Available data |
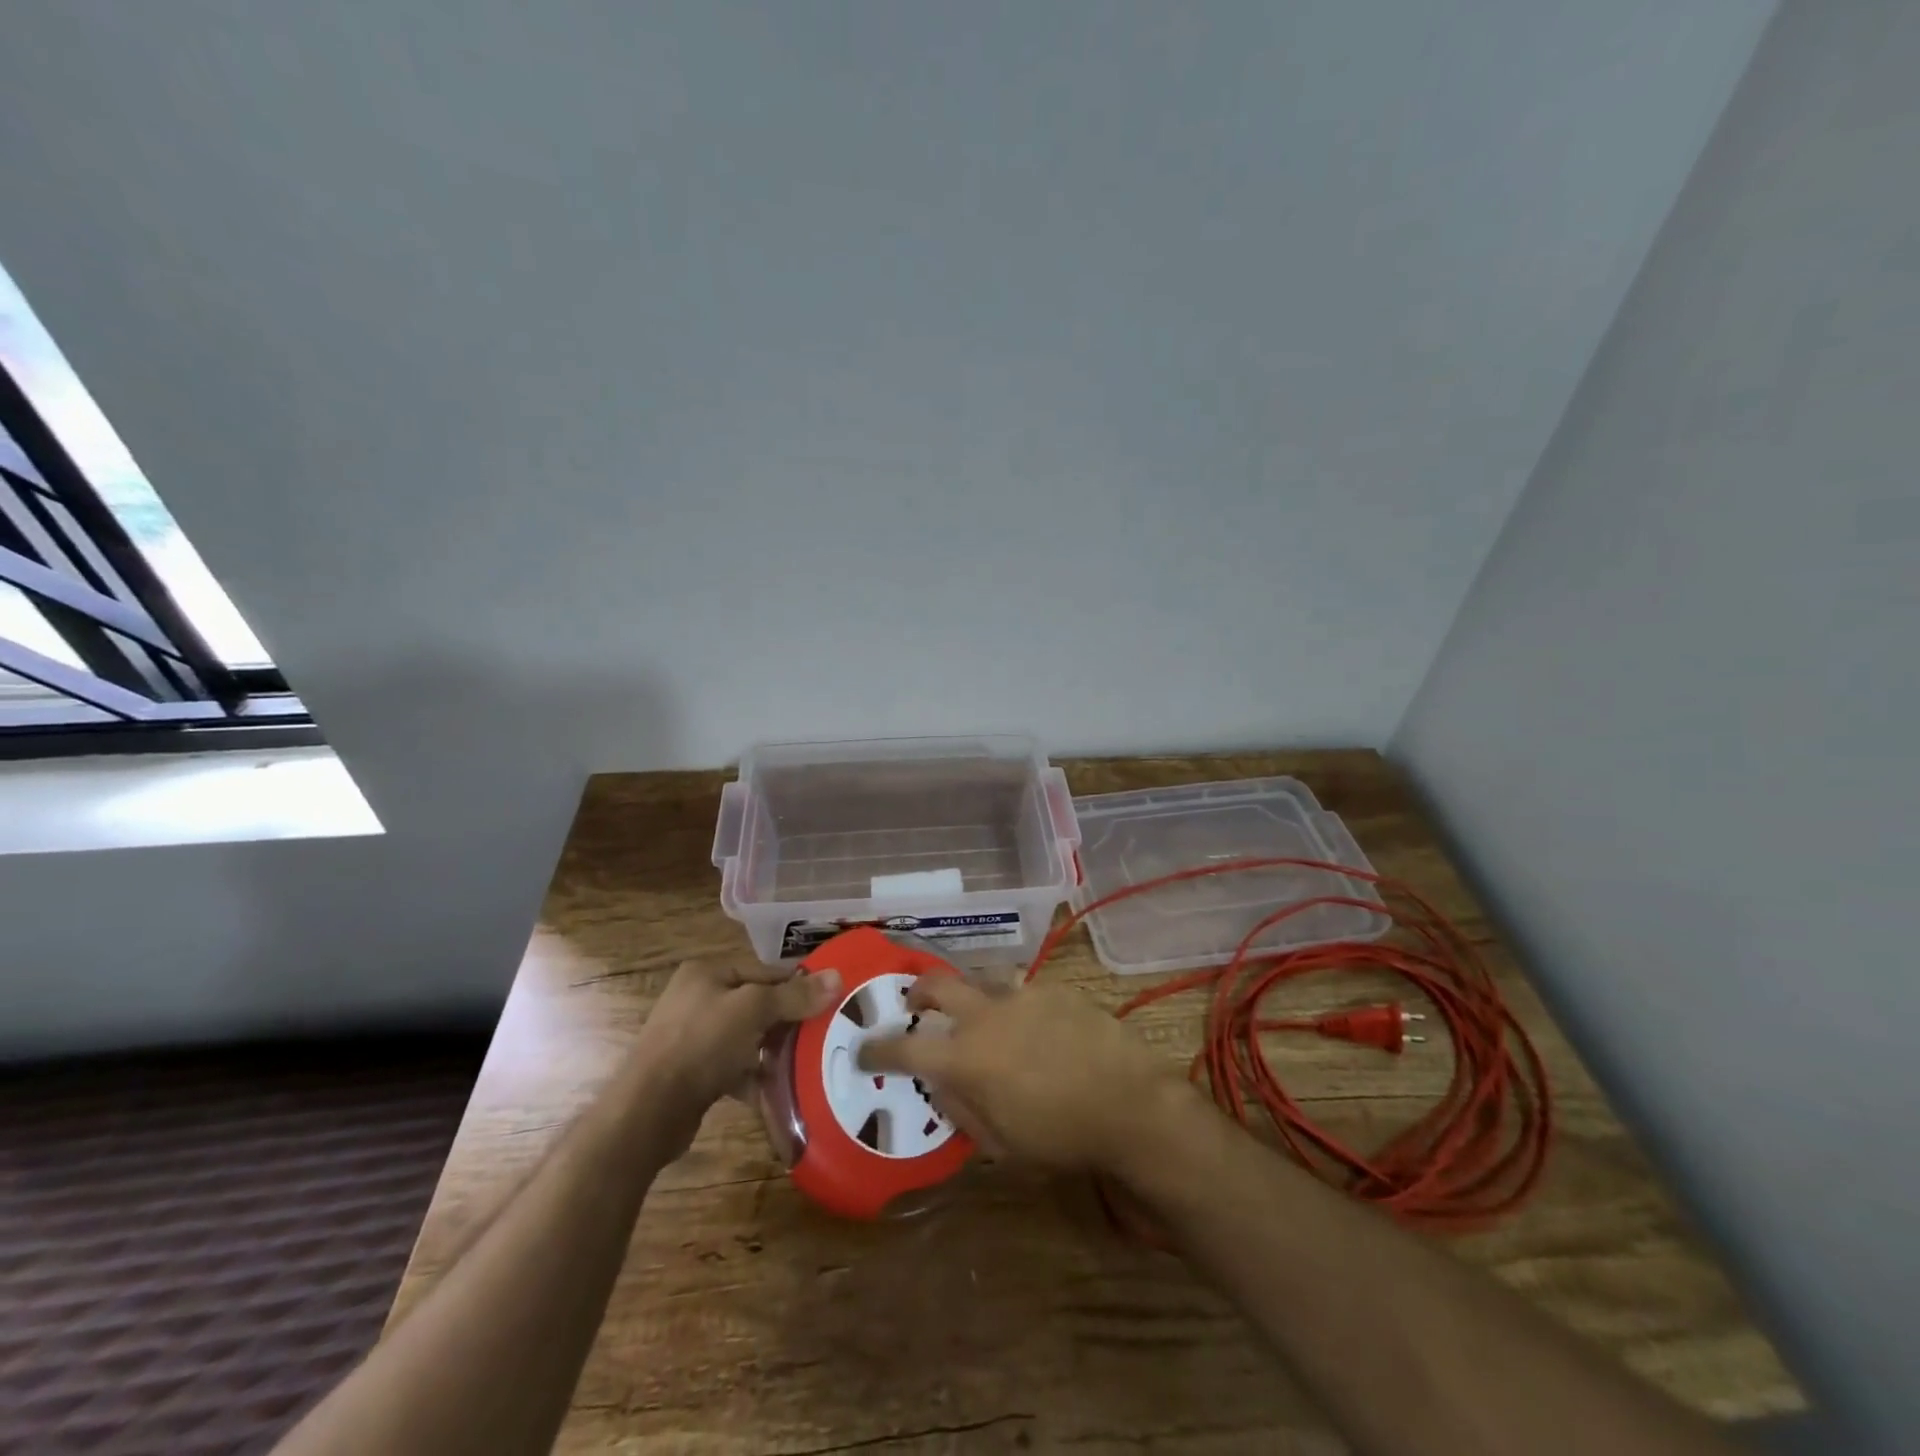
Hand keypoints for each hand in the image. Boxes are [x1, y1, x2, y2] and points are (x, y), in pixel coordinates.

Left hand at [630, 959, 840, 1150]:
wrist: (647, 1112)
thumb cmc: (701, 1044)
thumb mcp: (753, 1011)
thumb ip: (795, 995)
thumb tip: (838, 976)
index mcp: (708, 973)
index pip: (766, 971)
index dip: (799, 985)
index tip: (832, 1002)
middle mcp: (698, 998)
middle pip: (758, 1004)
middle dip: (789, 1021)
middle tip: (825, 1034)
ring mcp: (693, 1036)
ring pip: (747, 1037)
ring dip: (774, 1050)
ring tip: (808, 1062)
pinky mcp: (693, 1072)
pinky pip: (734, 1067)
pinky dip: (755, 1076)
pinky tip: (778, 1090)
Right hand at [859, 979, 1186, 1171]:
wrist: (1129, 1103)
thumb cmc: (1060, 1136)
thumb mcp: (1001, 1144)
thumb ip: (962, 1110)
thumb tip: (940, 1086)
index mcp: (966, 1057)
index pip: (905, 1048)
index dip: (878, 1050)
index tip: (864, 1051)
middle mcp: (986, 1015)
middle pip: (937, 985)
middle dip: (917, 992)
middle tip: (914, 1006)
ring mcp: (1022, 995)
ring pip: (981, 981)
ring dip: (970, 996)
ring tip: (983, 1019)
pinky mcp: (1053, 989)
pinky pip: (1022, 991)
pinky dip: (1016, 1008)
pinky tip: (1037, 1030)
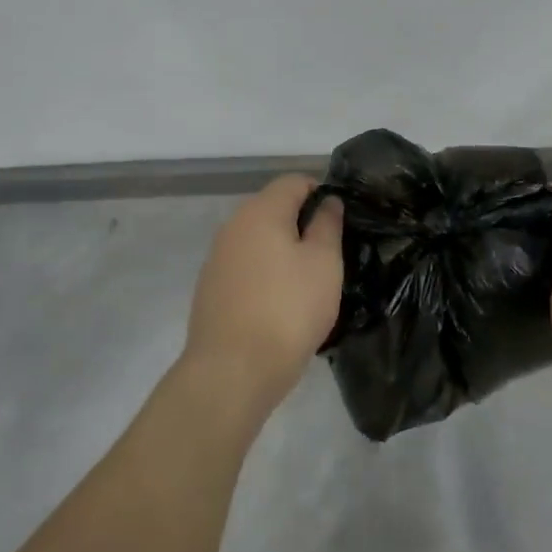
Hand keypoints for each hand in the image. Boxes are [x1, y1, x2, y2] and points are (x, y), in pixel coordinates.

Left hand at [182, 175, 343, 420]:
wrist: (232, 369)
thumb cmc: (288, 310)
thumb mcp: (323, 264)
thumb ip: (327, 225)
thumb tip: (327, 201)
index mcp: (261, 211)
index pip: (293, 181)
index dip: (320, 191)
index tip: (340, 220)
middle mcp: (233, 225)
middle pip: (273, 208)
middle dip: (301, 223)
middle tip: (330, 254)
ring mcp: (217, 256)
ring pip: (258, 239)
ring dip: (283, 250)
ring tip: (308, 281)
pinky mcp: (211, 286)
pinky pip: (245, 265)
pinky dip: (265, 272)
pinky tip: (280, 302)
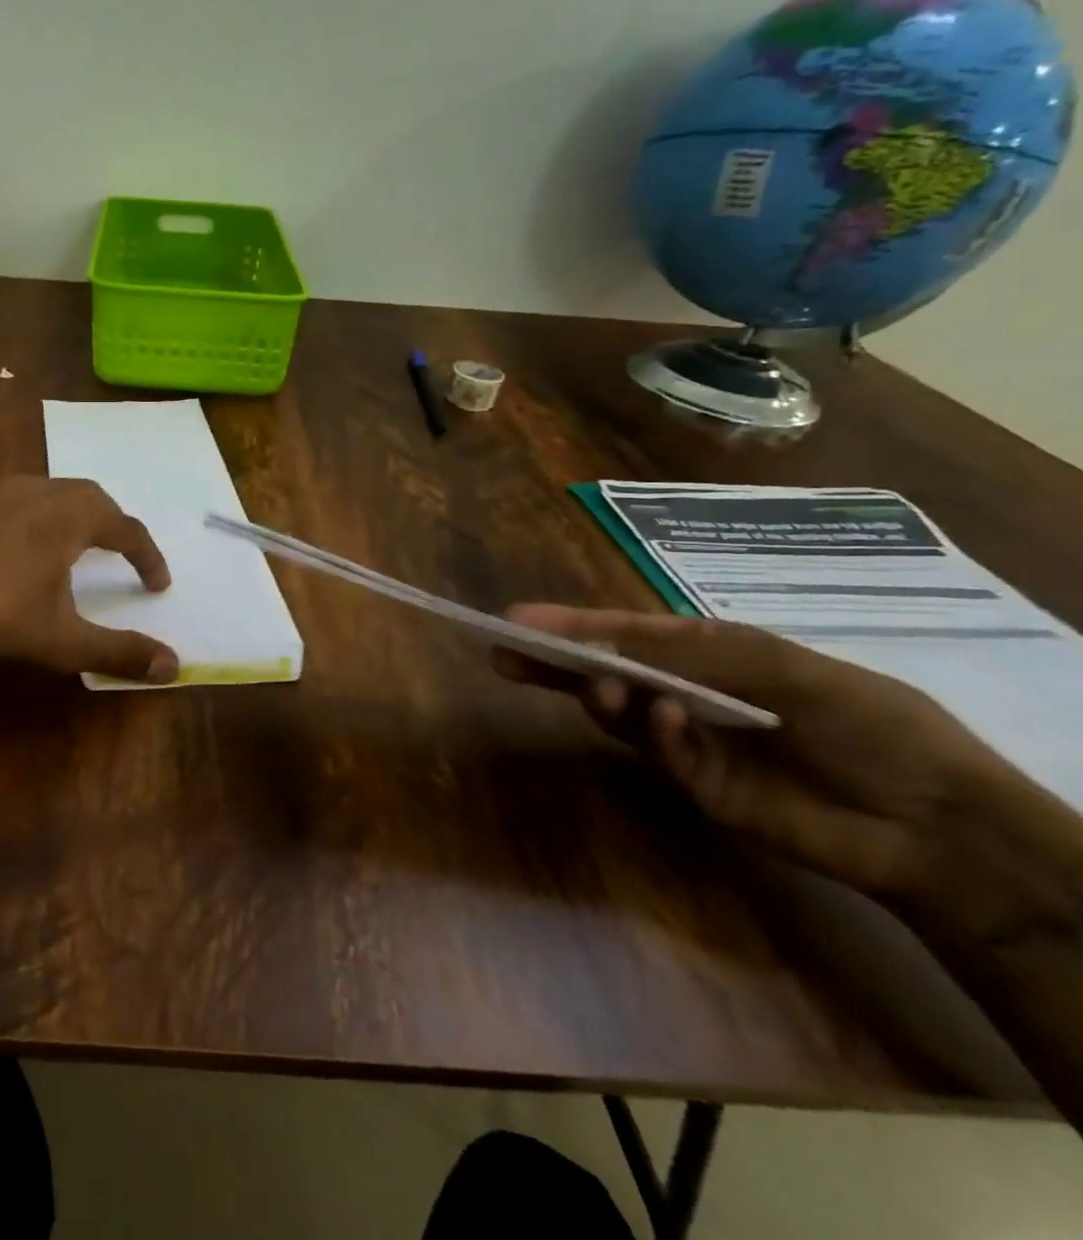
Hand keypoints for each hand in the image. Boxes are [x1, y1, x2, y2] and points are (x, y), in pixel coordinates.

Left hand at [0, 476, 178, 683]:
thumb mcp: (61, 639)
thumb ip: (117, 651)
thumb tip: (174, 667)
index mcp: (73, 516)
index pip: (128, 530)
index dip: (148, 557)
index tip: (157, 584)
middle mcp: (43, 491)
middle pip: (93, 499)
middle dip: (114, 526)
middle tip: (122, 555)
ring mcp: (1, 489)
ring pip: (54, 493)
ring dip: (75, 517)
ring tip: (76, 548)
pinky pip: (20, 500)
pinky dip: (38, 518)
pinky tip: (21, 546)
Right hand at [491, 606, 1043, 918]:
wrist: (936, 822)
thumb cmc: (866, 721)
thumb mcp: (780, 667)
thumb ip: (690, 657)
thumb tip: (608, 654)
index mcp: (711, 653)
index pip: (625, 631)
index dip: (571, 622)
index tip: (517, 619)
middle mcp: (688, 691)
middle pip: (606, 669)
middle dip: (556, 659)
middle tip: (504, 653)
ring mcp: (688, 739)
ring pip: (621, 710)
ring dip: (603, 694)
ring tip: (599, 687)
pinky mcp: (695, 784)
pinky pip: (660, 752)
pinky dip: (656, 735)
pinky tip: (664, 722)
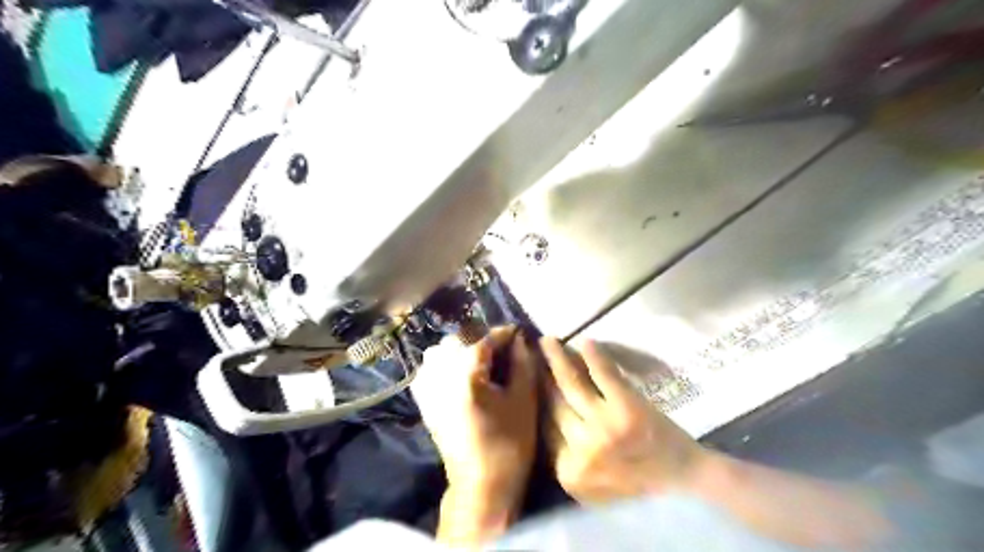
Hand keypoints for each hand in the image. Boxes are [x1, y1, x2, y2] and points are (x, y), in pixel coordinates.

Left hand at [413, 326, 536, 544]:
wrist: (480, 484)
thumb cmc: (509, 442)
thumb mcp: (523, 399)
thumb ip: (523, 362)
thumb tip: (520, 338)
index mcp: (467, 370)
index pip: (488, 338)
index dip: (506, 334)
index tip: (519, 334)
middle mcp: (441, 370)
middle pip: (462, 340)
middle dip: (483, 342)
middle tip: (502, 354)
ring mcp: (427, 384)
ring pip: (443, 350)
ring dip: (462, 351)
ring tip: (482, 365)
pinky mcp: (422, 399)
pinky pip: (431, 367)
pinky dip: (446, 364)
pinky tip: (461, 377)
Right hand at [545, 337, 707, 505]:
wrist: (684, 482)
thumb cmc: (637, 485)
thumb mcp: (592, 485)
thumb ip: (566, 458)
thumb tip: (544, 417)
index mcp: (569, 471)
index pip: (545, 427)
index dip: (536, 398)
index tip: (531, 378)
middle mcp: (581, 448)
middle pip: (554, 404)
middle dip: (540, 376)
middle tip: (531, 355)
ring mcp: (603, 426)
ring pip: (571, 385)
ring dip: (557, 359)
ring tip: (548, 341)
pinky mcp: (626, 407)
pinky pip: (603, 375)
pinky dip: (593, 357)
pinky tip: (584, 342)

What you have to do | For the records above, output each one exactly and skip any image.

Solution to the exercise |
Hand keypoints for each hand in the image. Boxes are [x1, y1, x2, y2] and points are (x, y), in pixel coordinates.

Left hand at [630, 959, 840, 1150]:
wrist: (647, 1112)
thumb cmc: (701, 1044)
thumb mcp: (753, 1011)
thumb ip: (795, 995)
thumb tip: (838, 976)
index mcp: (708, 973)
index pip: (766, 971)
index dip: (799, 985)
index tip: (832, 1002)
middle mcp: (698, 998)
middle pip: (758, 1004)
middle dip: (789, 1021)
middle tip: (825, 1034)
ring mcp: (693, 1036)
ring pip: (747, 1037)
ring dip: (774, 1050)
ring tip: (808, 1062)
pinky mcp: (693, 1072)
pinky pip: (734, 1067)
pinky dip: (755, 1076)
pinky tip: (778, 1090)
Right hand at [859, 979, 1186, 1171]:
wrist: (1129, 1103)
thumb cmc: (1060, 1136)
thumb mcp: (1001, 1144)
thumb ip: (962, 1110)
thumb tip: (940, 1086)
index mcp: (966, 1057)
index pip: (905, 1048)
index dip: (878, 1050)
index tip: (864, 1051)
middle mcp: (986, 1015)
middle pip: (937, 985)
middle dip: (917, 992)
middle tip: (914, 1006)
ring mcp: (1022, 995)
ring pip: (981, 981)
ring dip: (970, 996)
ring tip: (983, 1019)
pinky mcp: (1053, 989)
pinky pip: (1022, 991)
pinky dip: (1016, 1008)
pinky tip: (1037, 1030)
Hand keypoints for each hand in the image. Boxes are [x1, y1, x2, y2] and points are (x, y), in pixel coordinates.

Left hand at [182, 175, 343, 420]:
wrist: (232, 369)
thumb cmc: (288, 310)
thumb mcp: (323, 264)
thumb ip: (327, 225)
thumb tip: (327, 201)
index mcp: (261, 211)
index pip: (293, 181)
index dip: (320, 191)
index tip: (340, 220)
middle mcp: (233, 225)
middle pip: (273, 208)
middle dip: (301, 223)
middle tip: (330, 254)
ring mcp: (217, 256)
ring pip: (258, 239)
ring dip: (283, 250)
ring tip: (308, 281)
pinky mcp: (211, 286)
pinky pip: (245, 265)
pinky dip: (265, 272)
pinky tip: (280, 302)
Hand keypoints for each hand in the image. Boxes are [x1, y1, x2, y2] and points are (x, y), in pixel coordinates.

Left hand at [0, 476, 178, 683]:
thumb mcp: (61, 639)
thumb ip: (117, 651)
thumb tip: (174, 667)
index mcp: (73, 516)
index pip: (128, 530)
index dip: (148, 557)
index tip: (157, 584)
middle mcp: (43, 491)
middle pip: (93, 499)
middle dip: (114, 526)
middle tip: (122, 555)
ring mcp: (1, 489)
ring pip: (54, 493)
ring dip: (75, 517)
ring tip: (76, 548)
pinky pip: (20, 500)
pinky dip: (38, 518)
pinky tip: (21, 546)
Right hand at [491, 606, 1043, 918]:
wrist: (936, 822)
thumb cmc: (866, 721)
thumb mcp: (780, 667)
thumb ip: (690, 657)
thumb tip: (608, 654)
index mcp: (711, 653)
index pip: (625, 631)
index dip: (571, 622)
index tip: (517, 619)
middle mcp: (688, 691)
middle pip: (606, 669)
middle dip: (556, 659)
middle tip: (504, 653)
ring mcp: (688, 739)
ring pip: (621, 710)
ring dip: (603, 694)
ring tip: (599, 687)
pinky mcp: (695, 784)
pinky pip: (660, 752)
pinky dip: (656, 735)
pinky tip: (664, 722)
Hand keypoints for each hand in the image. Boxes are [x1, y1, x2, y2] and points are (x, y), in pixel coordinates.

Left hand at [413, 326, 536, 544]:
wrist: (480, 484)
thumb cmc: (509, 442)
thumb mcp: (523, 399)
thumb ip: (523, 362)
thumb tip: (520, 338)
index mcp: (467, 370)
index pip: (488, 338)
index dip: (506, 334)
index tip: (519, 334)
middle mcp: (441, 370)
middle pip: (462, 340)
middle dip: (483, 342)
middle tip: (502, 354)
ring mcp: (427, 384)
ring pip: (443, 350)
ring dip: (462, 351)
ring tip: (482, 365)
pinky mcp: (422, 399)
pinky pip: (431, 367)
pinky dip: (446, 364)
pinky tip: (461, 377)
Right hand at [545, 337, 707, 505]:
wrist: (684, 482)
thumb cmc: (637, 485)
thumb mcp: (592, 485)
thumb ip: (566, 458)
thumb tip: (544, 417)
index mcp: (569, 471)
index pip: (545, 427)
index dip: (536, 398)
index tip: (531, 378)
middle mcp: (581, 448)
middle pip: (554, 404)
middle dip: (540, 376)
middle tip: (531, 355)
ring mcp: (603, 426)
ring pip: (571, 385)
ring dip: (557, 359)
ring tip: (548, 341)
pinky mcp: (626, 407)
pinky pip: (603, 375)
pinky dip: (593, 357)
pinky tip: (584, 342)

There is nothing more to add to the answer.